Long: net ads status -P

Short: net ads info

wbinfo -t

wbinfo -u

wbinfo -g

getent passwd TESTDOMAIN+msalerno

getent passwd 20045

getent group TESTDOMAIN+unixusers

getent group 20000

# Purging logs and idmap cache

rm -f /var/cache/samba/winbindd_*

rm -f /var/cache/samba/idmap_cache.tdb

rm -f /var/log/samba/*

/etc/ini.d/samba restart && /etc/init.d/winbind restart

# Deleting winbind machine sid (local) and clearing logs - Requires re-join

rm -f /var/log/samba/*.tdb && rm -f /etc/samba/*tdb && rm -f /var/cache/samba/* && 

rm -f /var/log/samba/*

/etc/ini.d/samba restart && /etc/init.d/winbind restart

----------

## ShineOn

I know this is an old topic, but things have changed.

Starting with Samba 3.3, the idmap functionality for idmap_ad with rfc2307 no longer uses gidNumber, even though gidNumber is the rfc2307 primary group attribute.

For some reason, they chose to ignore rfc2307 just for the primary gid - they still use uidNumber, unixHomeDirectory for home directory and loginShell for the login shell.

Now, they default to use the Active Directory proprietary attribute primaryGroupID, which always defaults on user object creation to "513" which is the Windows "Domain Users" group.  To get the gid of the primaryGroupID they have to do a second lookup of the group identified by the primaryGroupID, to find the gidNumber of that group object.

I have no idea what the general repercussions of reassigning the primaryGroupID to another group object would be.

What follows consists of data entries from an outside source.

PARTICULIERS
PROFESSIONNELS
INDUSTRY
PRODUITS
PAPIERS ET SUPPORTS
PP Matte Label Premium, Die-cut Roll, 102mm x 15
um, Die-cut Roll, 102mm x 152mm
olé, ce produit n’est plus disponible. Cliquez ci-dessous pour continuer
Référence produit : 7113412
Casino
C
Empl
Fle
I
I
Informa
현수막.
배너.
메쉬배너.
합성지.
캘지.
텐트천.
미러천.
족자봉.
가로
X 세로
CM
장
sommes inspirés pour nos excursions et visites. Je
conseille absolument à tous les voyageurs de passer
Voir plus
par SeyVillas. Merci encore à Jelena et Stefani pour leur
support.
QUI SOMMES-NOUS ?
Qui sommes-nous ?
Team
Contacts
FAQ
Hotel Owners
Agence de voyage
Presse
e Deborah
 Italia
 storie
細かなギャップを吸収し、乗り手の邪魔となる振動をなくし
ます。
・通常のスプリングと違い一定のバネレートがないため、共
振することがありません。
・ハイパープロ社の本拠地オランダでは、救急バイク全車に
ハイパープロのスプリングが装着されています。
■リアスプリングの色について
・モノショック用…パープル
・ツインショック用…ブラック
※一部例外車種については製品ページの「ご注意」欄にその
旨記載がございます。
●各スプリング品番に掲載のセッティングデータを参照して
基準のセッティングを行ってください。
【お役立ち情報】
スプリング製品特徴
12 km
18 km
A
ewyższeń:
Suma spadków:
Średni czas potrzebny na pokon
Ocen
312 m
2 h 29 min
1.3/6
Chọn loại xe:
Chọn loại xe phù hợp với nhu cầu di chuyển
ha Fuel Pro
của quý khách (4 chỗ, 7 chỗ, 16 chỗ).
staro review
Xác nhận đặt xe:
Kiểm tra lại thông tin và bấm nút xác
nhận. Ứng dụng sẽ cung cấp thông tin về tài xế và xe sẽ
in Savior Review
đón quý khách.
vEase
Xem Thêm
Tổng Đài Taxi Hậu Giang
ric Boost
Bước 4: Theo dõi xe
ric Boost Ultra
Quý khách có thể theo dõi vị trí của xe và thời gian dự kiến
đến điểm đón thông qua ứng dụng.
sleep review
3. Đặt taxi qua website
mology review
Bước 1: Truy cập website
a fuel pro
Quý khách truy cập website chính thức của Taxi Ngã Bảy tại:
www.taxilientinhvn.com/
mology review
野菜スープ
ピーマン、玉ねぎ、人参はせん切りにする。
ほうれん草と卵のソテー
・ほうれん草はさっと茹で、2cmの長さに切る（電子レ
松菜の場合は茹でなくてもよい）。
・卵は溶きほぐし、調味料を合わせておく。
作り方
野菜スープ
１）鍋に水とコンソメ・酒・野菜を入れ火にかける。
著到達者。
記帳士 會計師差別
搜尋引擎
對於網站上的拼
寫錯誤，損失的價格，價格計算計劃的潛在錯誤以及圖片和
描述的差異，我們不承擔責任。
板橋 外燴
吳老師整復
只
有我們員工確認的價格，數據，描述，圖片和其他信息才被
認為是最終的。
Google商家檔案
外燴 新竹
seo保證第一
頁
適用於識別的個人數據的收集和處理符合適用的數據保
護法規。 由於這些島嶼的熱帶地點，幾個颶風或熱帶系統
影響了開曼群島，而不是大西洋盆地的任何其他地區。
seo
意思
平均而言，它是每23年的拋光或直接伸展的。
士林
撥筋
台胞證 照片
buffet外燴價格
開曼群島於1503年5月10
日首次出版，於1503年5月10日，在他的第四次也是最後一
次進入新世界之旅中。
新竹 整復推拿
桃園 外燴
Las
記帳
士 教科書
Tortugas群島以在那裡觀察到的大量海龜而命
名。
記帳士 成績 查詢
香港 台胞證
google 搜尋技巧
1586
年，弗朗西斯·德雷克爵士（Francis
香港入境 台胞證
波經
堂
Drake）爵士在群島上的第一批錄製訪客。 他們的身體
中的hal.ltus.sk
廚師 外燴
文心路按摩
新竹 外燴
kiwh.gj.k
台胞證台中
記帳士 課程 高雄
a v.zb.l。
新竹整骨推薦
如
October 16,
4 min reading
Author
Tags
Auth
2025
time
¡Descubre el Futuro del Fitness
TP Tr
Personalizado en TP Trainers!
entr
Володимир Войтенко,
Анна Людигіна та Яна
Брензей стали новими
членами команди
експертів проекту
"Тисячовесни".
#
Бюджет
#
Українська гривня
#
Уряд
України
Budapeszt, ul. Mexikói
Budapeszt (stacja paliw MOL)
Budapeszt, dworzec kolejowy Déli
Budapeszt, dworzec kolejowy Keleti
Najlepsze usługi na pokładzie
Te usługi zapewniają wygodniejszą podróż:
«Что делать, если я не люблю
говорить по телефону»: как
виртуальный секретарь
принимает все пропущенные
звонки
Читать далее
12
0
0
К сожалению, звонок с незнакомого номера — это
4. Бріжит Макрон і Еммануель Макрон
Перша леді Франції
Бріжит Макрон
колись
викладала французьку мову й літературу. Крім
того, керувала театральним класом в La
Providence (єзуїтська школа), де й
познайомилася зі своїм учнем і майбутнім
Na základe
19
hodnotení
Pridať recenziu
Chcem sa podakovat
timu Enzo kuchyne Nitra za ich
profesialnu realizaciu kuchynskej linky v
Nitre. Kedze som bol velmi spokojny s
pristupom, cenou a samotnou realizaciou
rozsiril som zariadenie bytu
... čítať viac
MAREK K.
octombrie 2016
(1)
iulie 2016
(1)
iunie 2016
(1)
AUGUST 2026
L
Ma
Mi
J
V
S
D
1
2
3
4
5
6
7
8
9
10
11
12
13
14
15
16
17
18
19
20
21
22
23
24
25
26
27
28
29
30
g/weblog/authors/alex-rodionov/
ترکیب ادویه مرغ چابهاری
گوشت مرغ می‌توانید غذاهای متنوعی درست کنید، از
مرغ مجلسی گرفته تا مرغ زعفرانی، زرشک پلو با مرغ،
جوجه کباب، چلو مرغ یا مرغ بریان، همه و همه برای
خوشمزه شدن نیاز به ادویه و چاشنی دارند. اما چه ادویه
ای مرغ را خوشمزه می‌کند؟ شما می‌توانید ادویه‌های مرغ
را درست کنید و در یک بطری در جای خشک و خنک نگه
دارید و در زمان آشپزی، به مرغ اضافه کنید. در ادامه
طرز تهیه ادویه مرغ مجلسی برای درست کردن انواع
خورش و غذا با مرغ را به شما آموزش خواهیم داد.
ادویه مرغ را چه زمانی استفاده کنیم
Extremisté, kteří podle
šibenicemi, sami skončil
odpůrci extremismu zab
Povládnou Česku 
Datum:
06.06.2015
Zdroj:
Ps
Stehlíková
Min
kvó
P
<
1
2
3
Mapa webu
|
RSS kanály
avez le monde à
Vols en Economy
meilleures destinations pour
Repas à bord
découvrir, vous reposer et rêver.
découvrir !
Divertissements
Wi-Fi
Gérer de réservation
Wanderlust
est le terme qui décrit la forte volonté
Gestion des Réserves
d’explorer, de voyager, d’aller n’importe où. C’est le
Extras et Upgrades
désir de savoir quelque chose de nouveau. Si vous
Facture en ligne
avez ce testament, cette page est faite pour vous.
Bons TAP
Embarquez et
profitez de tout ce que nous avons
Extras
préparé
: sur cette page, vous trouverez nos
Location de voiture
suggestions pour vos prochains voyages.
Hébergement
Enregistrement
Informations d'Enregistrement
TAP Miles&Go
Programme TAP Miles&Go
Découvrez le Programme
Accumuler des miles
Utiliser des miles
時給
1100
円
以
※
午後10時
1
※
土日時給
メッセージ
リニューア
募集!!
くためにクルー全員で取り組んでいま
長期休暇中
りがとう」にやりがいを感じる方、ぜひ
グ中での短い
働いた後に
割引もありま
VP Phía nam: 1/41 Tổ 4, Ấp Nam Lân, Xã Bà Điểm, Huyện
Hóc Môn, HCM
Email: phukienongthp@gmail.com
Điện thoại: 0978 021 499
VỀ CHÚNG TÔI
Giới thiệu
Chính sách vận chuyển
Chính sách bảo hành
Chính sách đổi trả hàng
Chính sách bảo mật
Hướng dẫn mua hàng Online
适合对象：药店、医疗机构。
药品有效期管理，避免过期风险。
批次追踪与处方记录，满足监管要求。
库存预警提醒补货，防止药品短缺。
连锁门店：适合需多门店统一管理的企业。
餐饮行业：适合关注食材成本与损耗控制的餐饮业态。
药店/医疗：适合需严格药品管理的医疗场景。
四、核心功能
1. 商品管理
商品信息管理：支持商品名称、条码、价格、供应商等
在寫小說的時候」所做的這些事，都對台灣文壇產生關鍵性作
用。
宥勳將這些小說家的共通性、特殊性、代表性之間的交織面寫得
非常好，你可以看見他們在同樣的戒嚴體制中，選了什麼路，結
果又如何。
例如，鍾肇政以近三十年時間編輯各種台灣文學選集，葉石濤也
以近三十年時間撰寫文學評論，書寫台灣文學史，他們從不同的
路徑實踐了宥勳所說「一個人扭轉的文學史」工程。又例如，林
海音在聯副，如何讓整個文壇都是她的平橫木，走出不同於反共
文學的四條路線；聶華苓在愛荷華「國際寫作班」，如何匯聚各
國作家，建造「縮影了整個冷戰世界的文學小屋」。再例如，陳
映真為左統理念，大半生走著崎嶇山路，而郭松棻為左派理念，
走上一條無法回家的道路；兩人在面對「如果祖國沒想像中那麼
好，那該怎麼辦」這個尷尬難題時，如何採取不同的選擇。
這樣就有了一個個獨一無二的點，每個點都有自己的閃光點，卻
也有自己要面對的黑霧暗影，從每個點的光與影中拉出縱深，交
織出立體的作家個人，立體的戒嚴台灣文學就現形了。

I am as yet unaware of a way to force idmap_ad with rfc2307 to force use of the user objects' gidNumber value.  If the Samba team is looking for something constructive to do, that would be my suggestion - add an option to make idmap_ad with rfc2307 behave the way it is supposed to, and use the gidNumber instead of the proprietary AD primaryGroupID with its secondary lookup to find gidNumber.

So, if you had older Samba with idmap_ad and rfc2307 integration working perfectly, don't upgrade to any Samba 3.30 or later or you will have to make major changes to how your groups are assigned.  If you have been using extended ACL support to assign POSIX permissions based on the primary gid you had populated in the rfc2307 gidNumber attribute, you will have to deal with that as well.

----------